**DATA TO EXAMINE**:
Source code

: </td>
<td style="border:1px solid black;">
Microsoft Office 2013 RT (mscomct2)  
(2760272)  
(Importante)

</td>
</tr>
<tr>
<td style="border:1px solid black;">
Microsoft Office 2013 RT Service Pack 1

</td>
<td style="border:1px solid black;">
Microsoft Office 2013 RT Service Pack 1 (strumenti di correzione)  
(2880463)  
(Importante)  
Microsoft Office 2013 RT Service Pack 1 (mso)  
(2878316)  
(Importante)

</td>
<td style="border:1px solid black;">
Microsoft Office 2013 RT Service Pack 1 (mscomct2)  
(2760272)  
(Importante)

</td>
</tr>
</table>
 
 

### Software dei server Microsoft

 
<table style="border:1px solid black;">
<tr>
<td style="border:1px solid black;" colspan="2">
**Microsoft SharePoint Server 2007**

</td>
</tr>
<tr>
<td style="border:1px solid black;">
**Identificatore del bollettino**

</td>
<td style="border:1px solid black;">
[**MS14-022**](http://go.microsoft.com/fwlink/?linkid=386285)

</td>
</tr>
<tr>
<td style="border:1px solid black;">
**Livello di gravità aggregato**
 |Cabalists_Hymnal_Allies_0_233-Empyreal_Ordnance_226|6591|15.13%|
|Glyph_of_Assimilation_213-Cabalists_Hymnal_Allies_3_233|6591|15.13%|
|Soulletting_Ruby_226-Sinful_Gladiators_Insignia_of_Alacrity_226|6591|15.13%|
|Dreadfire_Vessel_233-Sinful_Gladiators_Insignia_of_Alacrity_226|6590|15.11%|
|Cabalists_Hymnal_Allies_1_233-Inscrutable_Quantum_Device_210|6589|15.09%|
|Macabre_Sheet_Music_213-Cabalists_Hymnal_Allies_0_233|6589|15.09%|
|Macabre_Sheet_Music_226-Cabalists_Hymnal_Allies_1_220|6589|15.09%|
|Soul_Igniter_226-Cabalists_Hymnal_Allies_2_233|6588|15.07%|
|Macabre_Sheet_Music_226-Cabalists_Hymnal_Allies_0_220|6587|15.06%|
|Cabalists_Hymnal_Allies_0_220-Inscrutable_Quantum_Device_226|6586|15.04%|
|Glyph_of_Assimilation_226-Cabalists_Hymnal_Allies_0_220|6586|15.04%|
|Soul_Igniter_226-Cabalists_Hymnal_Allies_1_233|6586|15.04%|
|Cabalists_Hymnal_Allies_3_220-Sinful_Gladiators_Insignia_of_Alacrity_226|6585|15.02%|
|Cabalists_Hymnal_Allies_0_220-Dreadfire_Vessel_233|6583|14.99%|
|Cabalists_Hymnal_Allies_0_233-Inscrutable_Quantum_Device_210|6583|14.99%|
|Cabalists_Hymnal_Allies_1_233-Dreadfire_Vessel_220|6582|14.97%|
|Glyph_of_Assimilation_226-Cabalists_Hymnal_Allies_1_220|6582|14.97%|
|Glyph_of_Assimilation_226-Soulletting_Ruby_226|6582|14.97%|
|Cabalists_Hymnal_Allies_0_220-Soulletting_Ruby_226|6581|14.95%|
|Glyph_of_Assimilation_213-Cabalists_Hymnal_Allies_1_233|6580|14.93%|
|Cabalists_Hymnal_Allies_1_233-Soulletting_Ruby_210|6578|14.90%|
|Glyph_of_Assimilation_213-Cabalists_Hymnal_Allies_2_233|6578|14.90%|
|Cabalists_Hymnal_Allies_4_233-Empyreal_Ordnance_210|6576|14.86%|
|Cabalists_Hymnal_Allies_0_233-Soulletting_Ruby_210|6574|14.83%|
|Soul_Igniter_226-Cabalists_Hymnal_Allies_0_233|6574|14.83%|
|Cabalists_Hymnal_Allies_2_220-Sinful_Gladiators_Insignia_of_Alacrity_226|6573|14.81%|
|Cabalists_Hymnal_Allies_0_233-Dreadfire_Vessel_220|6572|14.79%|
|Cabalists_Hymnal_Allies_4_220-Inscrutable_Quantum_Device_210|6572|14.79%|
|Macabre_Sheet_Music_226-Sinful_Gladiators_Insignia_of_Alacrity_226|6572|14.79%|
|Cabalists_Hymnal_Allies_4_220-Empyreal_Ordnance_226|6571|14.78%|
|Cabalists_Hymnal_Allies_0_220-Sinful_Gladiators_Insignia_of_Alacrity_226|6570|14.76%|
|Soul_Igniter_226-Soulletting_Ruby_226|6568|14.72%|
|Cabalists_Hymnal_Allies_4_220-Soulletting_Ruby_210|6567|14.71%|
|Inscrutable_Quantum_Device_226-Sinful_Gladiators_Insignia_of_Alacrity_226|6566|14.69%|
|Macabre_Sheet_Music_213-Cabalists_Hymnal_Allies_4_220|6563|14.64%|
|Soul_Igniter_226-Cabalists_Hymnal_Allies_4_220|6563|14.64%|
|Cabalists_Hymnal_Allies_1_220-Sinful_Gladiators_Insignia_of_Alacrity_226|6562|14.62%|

**TASK TO CARRY OUT**: Set down the whole listing exactly.

**EXERCISE SOLUTION**:
Source code

: </td>
<td style="border:1px solid black;">
Microsoft Office 2013 RT (mscomct2)  
(2760272)  
(Importante)

</td>
</tr>
<tr>
<td style="border:1px solid black;">
Microsoft Office 2013 RT Service Pack 1

</td>
<td style="border:1px solid black;">
Microsoft Office 2013 RT Service Pack 1 (strumenti di correzione)  
(2880463)  
(Importante)  
Microsoft Office 2013 RT Service Pack 1 (mso)  
(2878316)  
(Importante)

</td>
<td style="border:1px solid black;">
Microsoft Office 2013 RT Service Pack 1 (mscomct2)  
(2760272)  
(Importante)

</td>
</tr>
</table>
 
 

### Software dei server Microsoft

 
<table style="border:1px solid black;">
<tr>
<td style="border:1px solid black;" colspan="2">
**Microsoft SharePoint Server 2007**

</td>
</tr>
<tr>
<td style="border:1px solid black;">
**Identificatore del bollettino**

</td>
<td style="border:1px solid black;">
[**MS14-022**](http://go.microsoft.com/fwlink/?linkid=386285)

</td>
</tr>
<tr>
<td style="border:1px solid black;">
**Livello di gravità aggregato**
 |Cabalists_Hymnal_Allies_0_233-Empyreal_Ordnance_226|6591|15.13%|
|Glyph_of_Assimilation_213-Cabalists_Hymnal_Allies_3_233|6591|15.13%|
|Soulletting_Ruby_226-Sinful_Gladiators_Insignia_of_Alacrity_226|6591|15.13%|
|Dreadfire_Vessel_233-Sinful_Gladiators_Insignia_of_Alacrity_226|6590|15.11%|
|Cabalists_Hymnal_Allies_1_233-Inscrutable_Quantum_Device_210|6589|15.09%|
|Macabre_Sheet_Music_213-Cabalists_Hymnal_Allies_0_233|6589|15.09%|
|Macabre_Sheet_Music_226-Cabalists_Hymnal_Allies_1_220|6589|15.09%|
|Soul_Igniter_226-Cabalists_Hymnal_Allies_2_233|6588|15.07%|
|Macabre_Sheet_Music_226-Cabalists_Hymnal_Allies_0_220|6587|15.06%|
|Cabalists_Hymnal_Allies_0_220-Inscrutable_Quantum_Device_226|6586|15.04%|
|Glyph_of_Assimilation_226-Cabalists_Hymnal_Allies_0_220|6586|15.04%|
|Soul_Igniter_226-Cabalists_Hymnal_Allies_1_233|6586|15.04%|
|Cabalists_Hymnal_Allies_3_220-Sinful_Gladiators_Insignia_of_Alacrity_226|6585|15.02%|
|Cabalists_Hymnal_Allies_0_220-Dreadfire_Vessel_233|6583|14.99%|
|Cabalists_Hymnal_Allies_0_233-Inscrutable_Quantum_Device_210|6583|14.99%|
|Cabalists_Hymnal_Allies_1_233-Dreadfire_Vessel_220|6582|14.97%|
|Glyph_of_Assimilation_226-Cabalists_Hymnal_Allies_1_220|6582|14.97%|
|Glyph_of_Assimilation_226-Soulletting_Ruby_226|6582|14.97%|
|Cabalists_Hymnal_Allies_0_220-Soulletting_Ruby_226|6581|14.95%|
|Glyph_of_Assimilation_213-Cabalists_Hymnal_Allies_1_233|6580|14.93%|
|Cabalists_Hymnal_Allies_1_233-Soulletting_Ruby_210|6578|14.90%|
|Glyph_of_Assimilation_213-Cabalists_Hymnal_Allies_2_233|6578|14.90%|
|Cabalists_Hymnal_Allies_4_233-Empyreal_Ordnance_210|6576|14.86%|
|Cabalists_Hymnal_Allies_0_233-Soulletting_Ruby_210|6574|14.83%|
|Soul_Igniter_226-Cabalists_Hymnal_Allies_0_233|6574|14.83%|
|Cabalists_Hymnal_Allies_2_220-Sinful_Gladiators_Insignia_of_Alacrity_226|6573|14.81%|
|Cabalists_Hymnal_Allies_0_233-Dreadfire_Vessel_220|6572|14.79%|
|Cabalists_Hymnal_Allies_4_220-Inscrutable_Quantum_Device_210|6572|14.79%|
|Macabre_Sheet_Music_226-Sinful_Gladiators_Insignia_of_Alacrity_226|6572|14.79%|
|Cabalists_Hymnal_Allies_4_220-Empyreal_Ordnance_226|6571|14.78%|
|Cabalists_Hymnal_Allies_0_220-Sinful_Gladiators_Insignia_of_Alacrity_226|6570|14.76%|
|Soul_Igniter_226-Soulletting_Ruby_226|6568|14.72%|
|Cabalists_Hymnal_Allies_4_220-Soulletting_Ruby_210|6567|14.71%|
|Inscrutable_Quantum_Device_226-Sinful_Gladiators_Insignia_of_Alacrity_226|6566|14.69%|
|Macabre_Sheet_Music_213-Cabalists_Hymnal_Allies_4_220|6563|14.64%|
|Soul_Igniter_226-Cabalists_Hymnal_Allies_4_220|6563|14.64%|
|Cabalists_Hymnal_Allies_1_220-Sinful_Gladiators_Insignia_of_Alacrity_226|6562|14.62%|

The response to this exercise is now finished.